Ukrainian Summer focus

  • Ukraine has announced plans for another attempt at an offensive for the coming summer. After the failure of last year’s offensive, likely due to a shortage of (promised) supplies and leaked battle plans, Ukraine aims for more success this year. The most likely goal would be another attempt at liberating Melitopol. The city is one of the closest major cities near the front line, and serves as a logistical hub for the Russian army. A wildcard attempt at liberating Crimea is a minor possibility, and would be a high risk-high reward scenario. Limiting Ukrainian plans is slow western support, especially US support. While some of the anticipated F-16s might be operational in time for the summer and will certainly be a helping factor, they are not likely to be game changing. 


Developments in the West

  • Support for Ukraine in the West will likely remain uncertain, as many stakeholders are working against it and will likely continue to do so. Ukraine has already become a central issue in electoral campaigns, most notably in the US with the Republican Party presidential candidate Donald Trump stating he will stop supporting Ukraine if he becomes president. The Republican Party will likely continue to obstruct new aid bills in the US Congress, especially coming closer to the November presidential election. This will make the approval process of new aid for Ukraine long and uncertain, affecting its possibility to advance and retake territories.  

  • Tensions will likely remain in the EU as well, as Hungary and possibly Slovakia are taking increasingly pro-Russian stands in the European Council. The stance of Slovakia may be influenced by the results of the March-April 2024 presidential election, which sees a close race between pro-Russian candidate Peter Pellegrini and pro-EU candidate Ivan Korcok. These obstructions will probably impact the European Commission’s plan to use the interests earned by Russian frozen assets to finance the purchase of weapons for Kyiv. While the European Commission is seeking a more proactive role in supporting Ukraine, a new opposition front might arise as Austria, Ireland and Malta, traditionally militarily neutral countries, are increasingly concerned about supplying weapons and munitions to Ukraine. Ukraine trade with European countries will also likely be impacted as European farmers demand a solution to the disruption caused by cheaper Ukrainian tariff free imports. Nevertheless, Ukraine can count on the support of many European countries and they might decide to act separately from the European institutions in order to bypass obstructions by other countries. 



Conclusions 

The war in Ukraine is far from over. Russia dictates the direction of the war, without caring for losses, and Ukraine in full defense bringing as much damage as they can to the Russian army. The race seems to be between Russia grinding down the Ukrainian defenses, and Ukraine receiving more help from the West (mainly Europe), as well as being able to effectively start and increase weapon production in its own territory. 
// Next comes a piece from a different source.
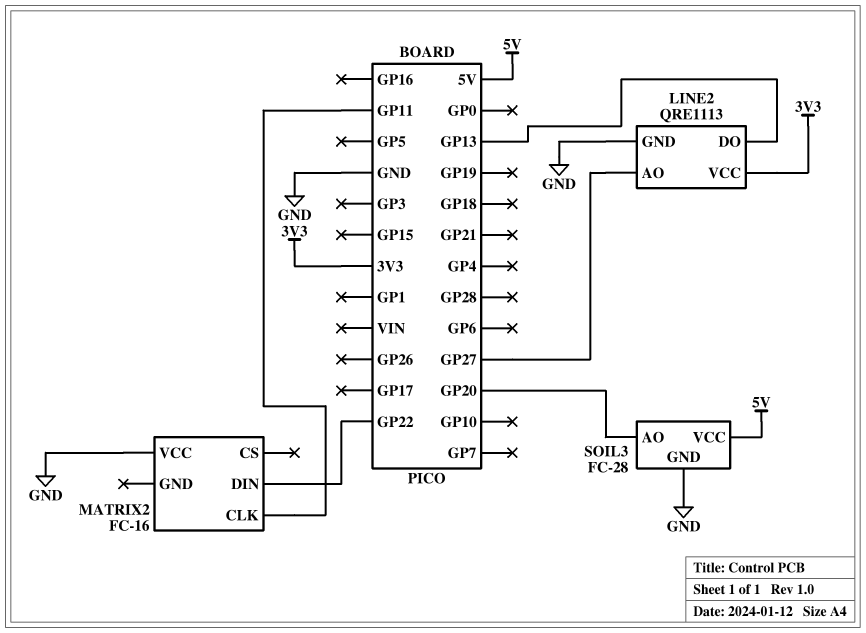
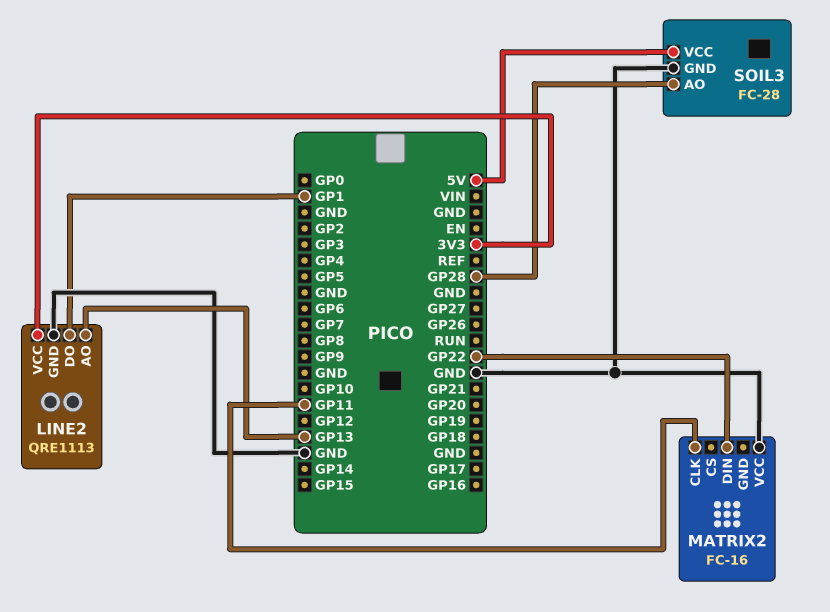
LINE2 pin AO: GP27 -> GP13
LINE2 pin DO: GP13 -> GP1
SOIL3 pin AO: GP20 -> GP28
For now it seems unlikely that NATO will directly join the conflict in any form. The West’s willingness to provide Ukraine with virtually limitless help has drastically reduced and, as a result, Ukraine is preparing to rely on its own production capabilities. 

Russia and specifically the Kremlin seem to be stuck in a sunken-cost fallacy. Therefore, it is unlikely that it will give up its goals in Ukraine unless it suffers a total defeat on the battlefield.